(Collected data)
------------------------------------------------------------------------

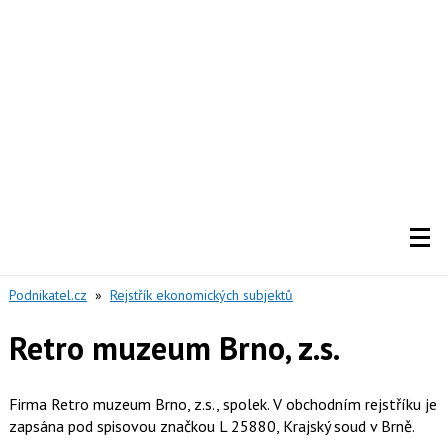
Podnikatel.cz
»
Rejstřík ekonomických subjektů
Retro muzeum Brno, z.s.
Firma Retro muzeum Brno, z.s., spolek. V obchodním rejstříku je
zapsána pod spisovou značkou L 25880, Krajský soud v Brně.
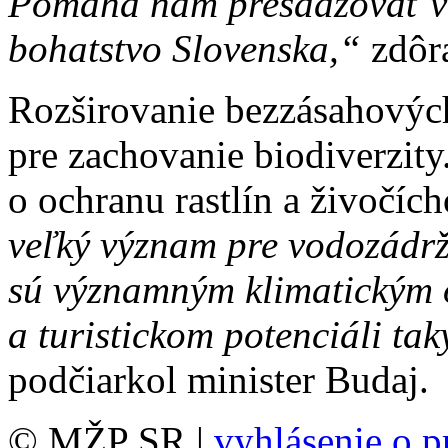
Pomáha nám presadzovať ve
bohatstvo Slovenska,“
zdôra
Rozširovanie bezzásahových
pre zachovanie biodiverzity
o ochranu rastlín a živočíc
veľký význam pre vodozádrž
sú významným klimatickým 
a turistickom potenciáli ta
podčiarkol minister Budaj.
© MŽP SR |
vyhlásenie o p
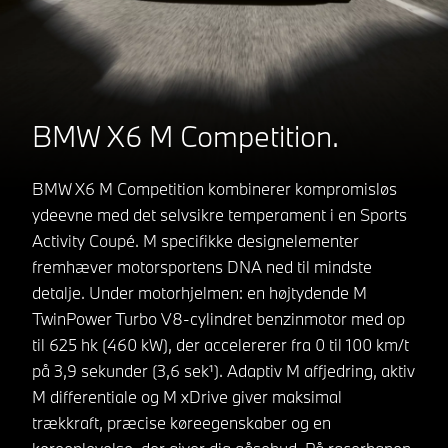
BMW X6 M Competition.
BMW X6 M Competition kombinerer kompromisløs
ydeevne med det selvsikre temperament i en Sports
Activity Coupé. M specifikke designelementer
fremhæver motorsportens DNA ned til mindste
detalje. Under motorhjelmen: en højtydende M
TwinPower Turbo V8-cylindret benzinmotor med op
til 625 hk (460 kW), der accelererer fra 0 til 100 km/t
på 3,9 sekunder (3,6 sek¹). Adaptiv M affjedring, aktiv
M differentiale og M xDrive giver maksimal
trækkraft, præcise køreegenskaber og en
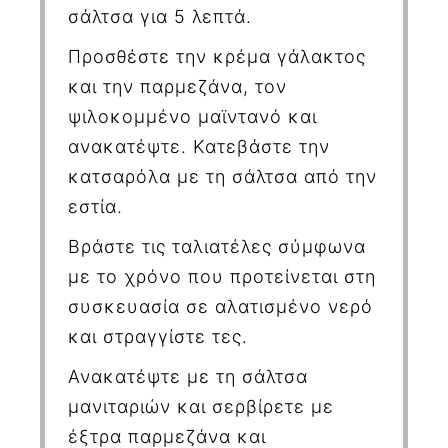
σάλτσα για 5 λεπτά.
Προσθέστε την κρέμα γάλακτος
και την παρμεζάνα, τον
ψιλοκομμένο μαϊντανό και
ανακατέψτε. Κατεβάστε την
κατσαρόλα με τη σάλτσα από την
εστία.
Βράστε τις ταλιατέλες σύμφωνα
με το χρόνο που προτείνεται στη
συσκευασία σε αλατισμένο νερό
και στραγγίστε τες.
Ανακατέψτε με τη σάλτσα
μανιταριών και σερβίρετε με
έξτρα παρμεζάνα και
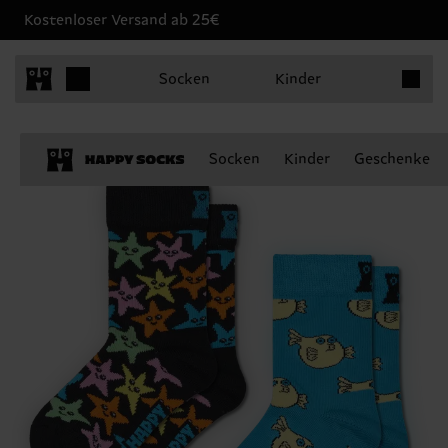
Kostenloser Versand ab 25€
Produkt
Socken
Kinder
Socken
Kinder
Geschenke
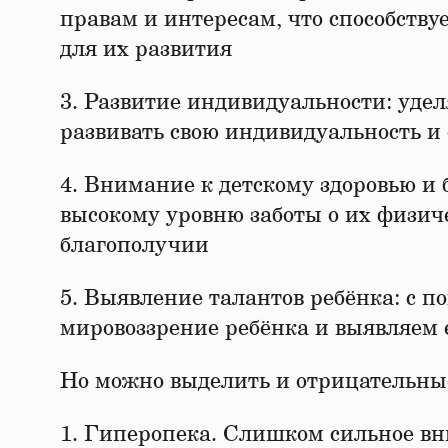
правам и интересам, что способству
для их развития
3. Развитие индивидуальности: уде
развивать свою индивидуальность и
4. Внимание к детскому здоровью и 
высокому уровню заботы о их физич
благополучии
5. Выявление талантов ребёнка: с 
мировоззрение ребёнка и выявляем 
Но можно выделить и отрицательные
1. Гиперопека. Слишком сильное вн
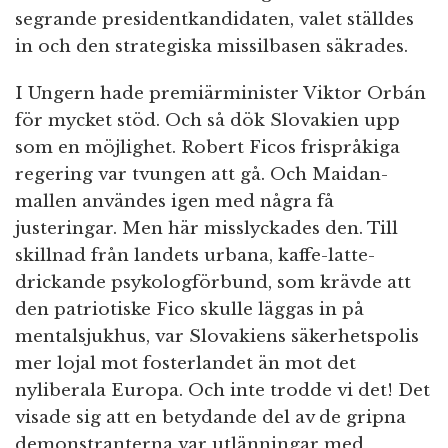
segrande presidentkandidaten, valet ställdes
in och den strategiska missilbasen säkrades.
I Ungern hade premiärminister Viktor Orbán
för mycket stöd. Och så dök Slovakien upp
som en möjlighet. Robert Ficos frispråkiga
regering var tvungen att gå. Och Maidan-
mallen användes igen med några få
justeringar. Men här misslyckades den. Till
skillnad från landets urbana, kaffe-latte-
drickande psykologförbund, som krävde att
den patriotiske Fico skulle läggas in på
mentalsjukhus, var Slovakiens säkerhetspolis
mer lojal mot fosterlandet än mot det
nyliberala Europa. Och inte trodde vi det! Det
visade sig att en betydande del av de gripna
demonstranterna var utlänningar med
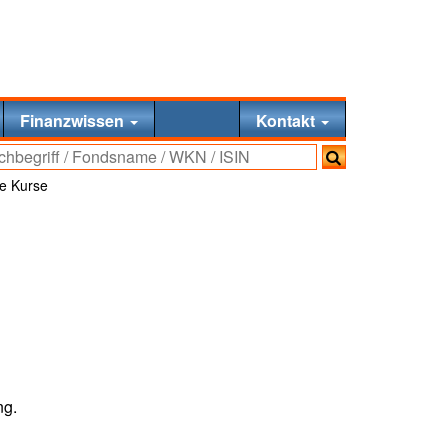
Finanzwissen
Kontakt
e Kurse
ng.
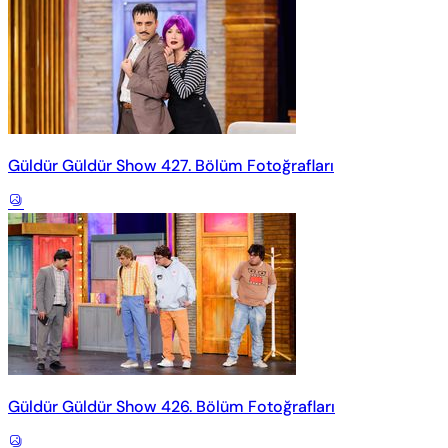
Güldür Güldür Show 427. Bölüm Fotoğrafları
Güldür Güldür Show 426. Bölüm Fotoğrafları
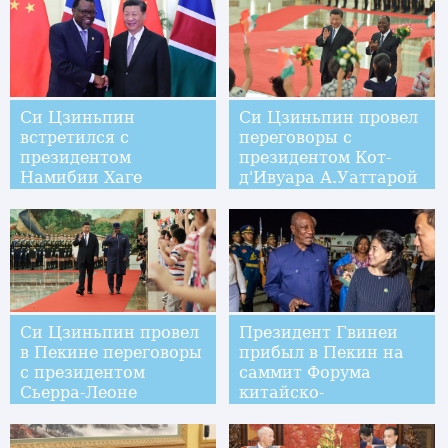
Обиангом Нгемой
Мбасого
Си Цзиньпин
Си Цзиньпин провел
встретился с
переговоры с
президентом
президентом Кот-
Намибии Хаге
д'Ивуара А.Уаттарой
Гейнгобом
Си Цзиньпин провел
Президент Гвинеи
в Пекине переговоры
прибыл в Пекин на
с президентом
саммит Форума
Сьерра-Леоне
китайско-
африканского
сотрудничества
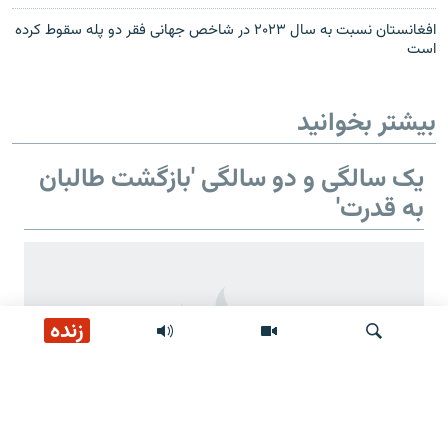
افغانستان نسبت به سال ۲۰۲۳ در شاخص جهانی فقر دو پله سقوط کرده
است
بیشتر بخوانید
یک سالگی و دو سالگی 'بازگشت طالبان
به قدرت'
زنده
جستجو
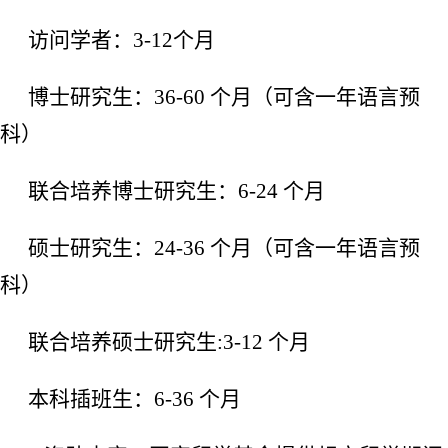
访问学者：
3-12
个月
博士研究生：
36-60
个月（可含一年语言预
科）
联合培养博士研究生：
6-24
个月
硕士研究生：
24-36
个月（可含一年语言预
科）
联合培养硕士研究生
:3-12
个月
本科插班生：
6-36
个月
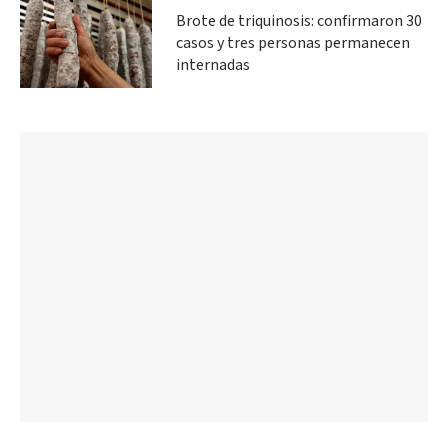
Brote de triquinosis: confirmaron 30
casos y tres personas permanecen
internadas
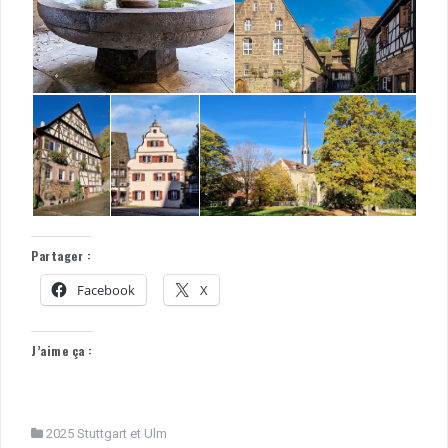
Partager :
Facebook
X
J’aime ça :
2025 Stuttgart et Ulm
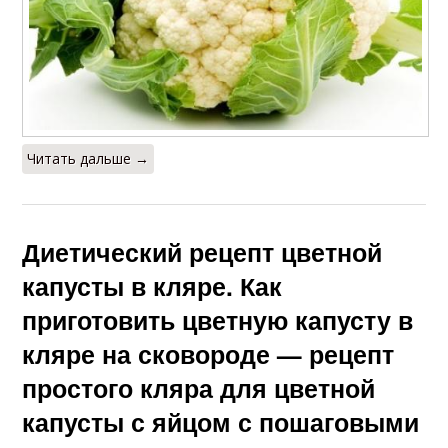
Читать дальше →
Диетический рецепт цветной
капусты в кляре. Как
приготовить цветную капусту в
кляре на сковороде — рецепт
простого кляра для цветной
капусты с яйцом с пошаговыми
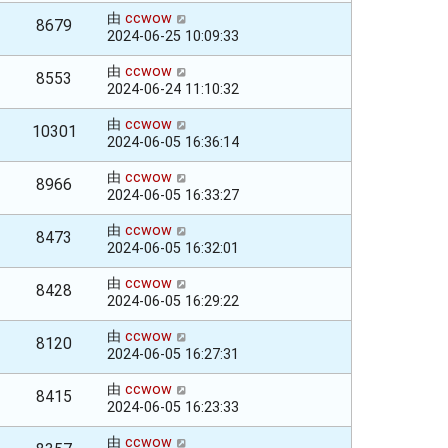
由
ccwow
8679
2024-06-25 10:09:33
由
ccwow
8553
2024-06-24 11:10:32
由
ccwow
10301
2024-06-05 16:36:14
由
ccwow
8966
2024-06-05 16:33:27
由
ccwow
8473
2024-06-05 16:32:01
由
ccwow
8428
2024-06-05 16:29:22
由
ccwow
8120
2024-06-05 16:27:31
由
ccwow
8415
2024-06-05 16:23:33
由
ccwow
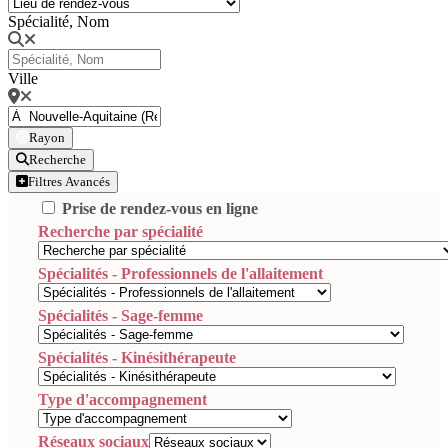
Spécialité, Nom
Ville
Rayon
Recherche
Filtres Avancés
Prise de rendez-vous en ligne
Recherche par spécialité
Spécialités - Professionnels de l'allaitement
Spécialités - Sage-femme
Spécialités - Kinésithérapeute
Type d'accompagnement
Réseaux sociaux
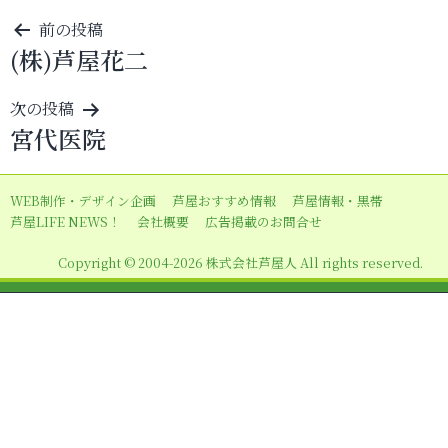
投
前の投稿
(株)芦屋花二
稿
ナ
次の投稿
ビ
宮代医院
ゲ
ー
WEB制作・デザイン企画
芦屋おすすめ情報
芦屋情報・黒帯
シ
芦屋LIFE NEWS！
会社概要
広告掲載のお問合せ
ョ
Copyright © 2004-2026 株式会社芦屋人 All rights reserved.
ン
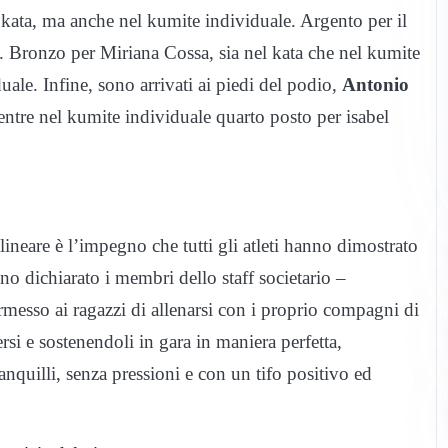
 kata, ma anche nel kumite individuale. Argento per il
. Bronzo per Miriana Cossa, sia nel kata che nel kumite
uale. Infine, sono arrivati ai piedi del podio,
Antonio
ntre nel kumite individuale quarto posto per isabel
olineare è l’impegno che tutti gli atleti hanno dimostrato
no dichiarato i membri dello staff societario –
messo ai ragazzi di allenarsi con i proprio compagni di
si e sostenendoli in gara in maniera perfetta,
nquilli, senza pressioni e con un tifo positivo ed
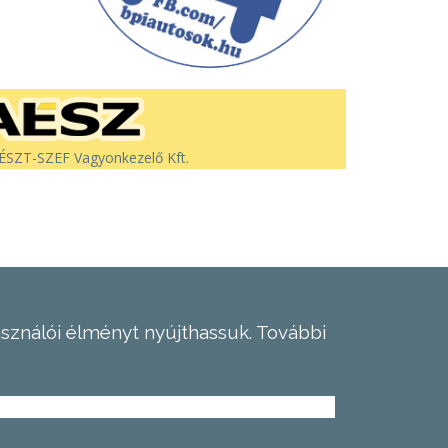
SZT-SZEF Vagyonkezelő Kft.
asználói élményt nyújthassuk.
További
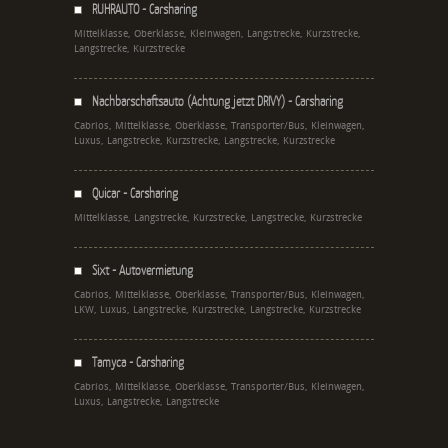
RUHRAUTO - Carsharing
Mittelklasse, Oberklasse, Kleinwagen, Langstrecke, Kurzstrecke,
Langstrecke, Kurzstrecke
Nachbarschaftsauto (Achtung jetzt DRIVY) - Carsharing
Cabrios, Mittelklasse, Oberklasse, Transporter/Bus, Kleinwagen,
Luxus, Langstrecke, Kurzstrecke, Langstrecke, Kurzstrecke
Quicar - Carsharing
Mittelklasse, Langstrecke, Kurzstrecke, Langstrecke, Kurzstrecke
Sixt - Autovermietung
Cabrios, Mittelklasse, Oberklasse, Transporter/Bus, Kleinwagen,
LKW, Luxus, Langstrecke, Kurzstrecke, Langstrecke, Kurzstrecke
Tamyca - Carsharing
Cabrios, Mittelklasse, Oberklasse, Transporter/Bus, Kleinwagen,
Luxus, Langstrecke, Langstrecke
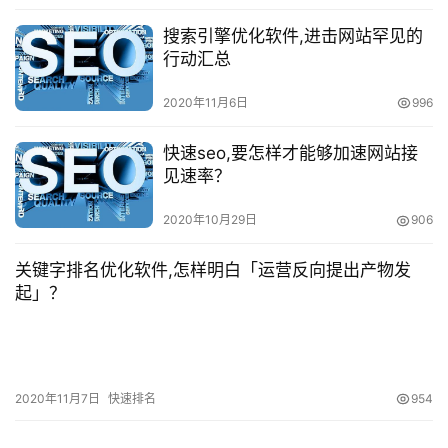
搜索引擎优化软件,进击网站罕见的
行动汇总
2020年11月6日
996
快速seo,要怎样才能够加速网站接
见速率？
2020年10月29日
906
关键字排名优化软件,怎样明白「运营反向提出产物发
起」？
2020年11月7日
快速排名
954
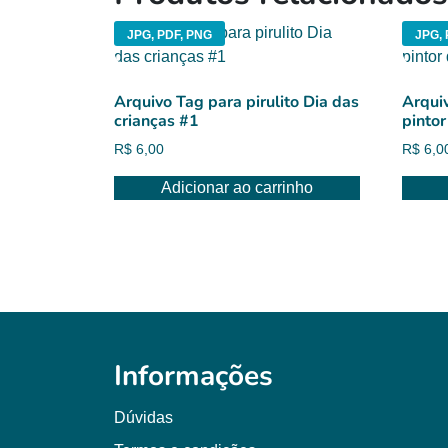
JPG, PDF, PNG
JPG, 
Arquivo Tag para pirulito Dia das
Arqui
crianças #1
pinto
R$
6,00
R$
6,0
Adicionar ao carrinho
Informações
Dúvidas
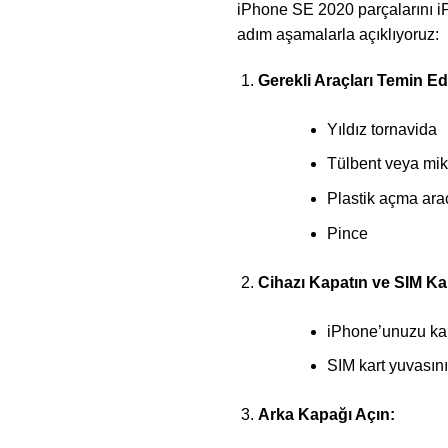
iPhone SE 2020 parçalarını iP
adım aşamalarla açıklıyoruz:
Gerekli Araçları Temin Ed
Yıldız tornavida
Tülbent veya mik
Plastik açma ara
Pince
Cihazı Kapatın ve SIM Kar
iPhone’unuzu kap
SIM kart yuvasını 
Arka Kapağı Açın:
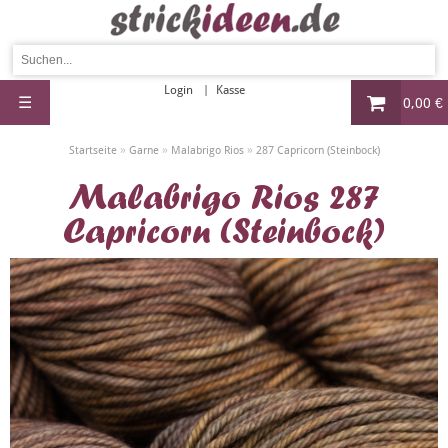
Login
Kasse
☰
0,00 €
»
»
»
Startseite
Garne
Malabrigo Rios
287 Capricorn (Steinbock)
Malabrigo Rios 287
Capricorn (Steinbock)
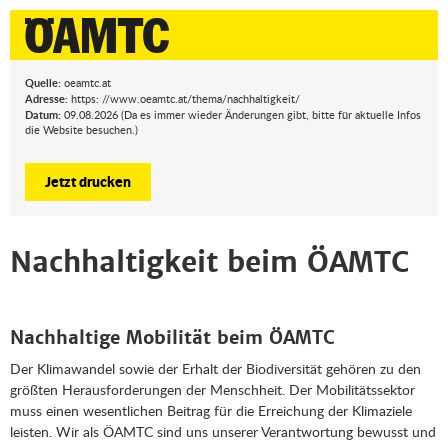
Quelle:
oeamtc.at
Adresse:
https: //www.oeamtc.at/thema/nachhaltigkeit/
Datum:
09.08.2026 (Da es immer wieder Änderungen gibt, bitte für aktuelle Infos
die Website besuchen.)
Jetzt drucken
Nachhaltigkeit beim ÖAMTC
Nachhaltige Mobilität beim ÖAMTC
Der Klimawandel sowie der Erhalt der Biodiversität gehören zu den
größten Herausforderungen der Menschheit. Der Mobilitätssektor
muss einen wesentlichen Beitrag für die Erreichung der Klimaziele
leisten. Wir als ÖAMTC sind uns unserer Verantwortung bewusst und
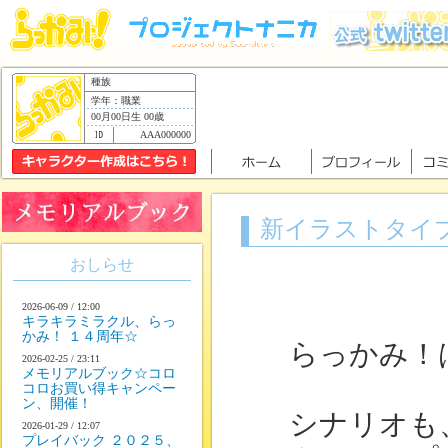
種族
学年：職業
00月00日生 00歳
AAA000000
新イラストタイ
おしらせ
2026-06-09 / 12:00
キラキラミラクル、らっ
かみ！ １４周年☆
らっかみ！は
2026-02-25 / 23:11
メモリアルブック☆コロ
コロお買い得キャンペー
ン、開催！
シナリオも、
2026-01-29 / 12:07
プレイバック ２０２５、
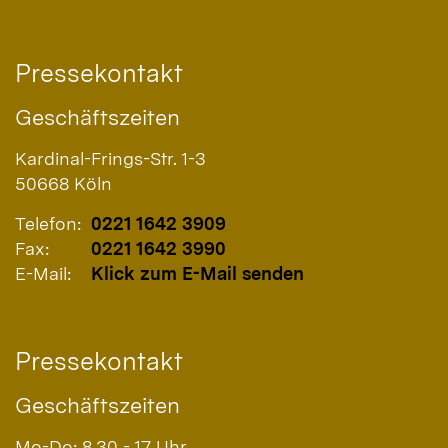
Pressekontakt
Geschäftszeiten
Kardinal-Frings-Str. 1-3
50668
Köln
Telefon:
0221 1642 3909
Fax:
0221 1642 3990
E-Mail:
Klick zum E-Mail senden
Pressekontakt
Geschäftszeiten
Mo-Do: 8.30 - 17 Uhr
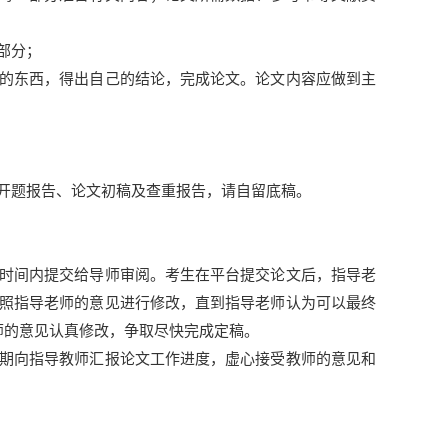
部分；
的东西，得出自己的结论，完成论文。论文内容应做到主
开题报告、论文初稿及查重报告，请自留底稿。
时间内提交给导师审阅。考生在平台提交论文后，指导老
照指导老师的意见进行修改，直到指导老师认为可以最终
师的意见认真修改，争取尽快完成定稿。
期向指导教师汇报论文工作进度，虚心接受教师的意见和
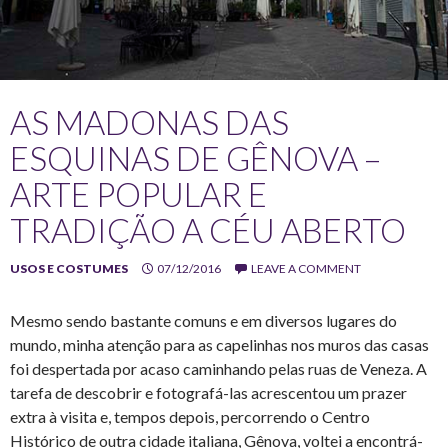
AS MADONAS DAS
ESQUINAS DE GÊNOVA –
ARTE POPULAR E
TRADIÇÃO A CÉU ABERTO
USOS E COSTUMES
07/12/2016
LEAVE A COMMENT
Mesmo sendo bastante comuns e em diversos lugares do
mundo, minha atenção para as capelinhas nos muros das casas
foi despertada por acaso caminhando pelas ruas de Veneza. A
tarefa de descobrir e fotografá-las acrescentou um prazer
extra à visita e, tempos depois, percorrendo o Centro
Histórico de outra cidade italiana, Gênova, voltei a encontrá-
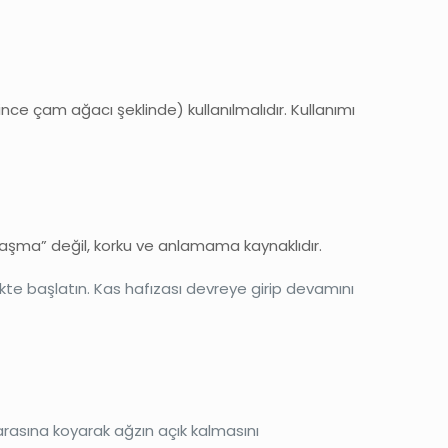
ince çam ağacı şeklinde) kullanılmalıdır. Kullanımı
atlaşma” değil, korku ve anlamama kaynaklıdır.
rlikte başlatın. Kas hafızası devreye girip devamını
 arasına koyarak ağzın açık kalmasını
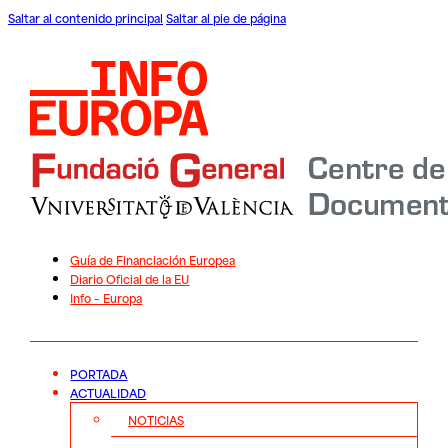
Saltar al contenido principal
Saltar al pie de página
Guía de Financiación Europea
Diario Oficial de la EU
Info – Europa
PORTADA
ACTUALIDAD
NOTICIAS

------------------------------------------------------------------------

◆ GOAL OF THE EXERCISE
Looking at the data above, count every line holding the word "kumite" and state only the count.

◆ ANSWER FOR THIS EXERCISE
3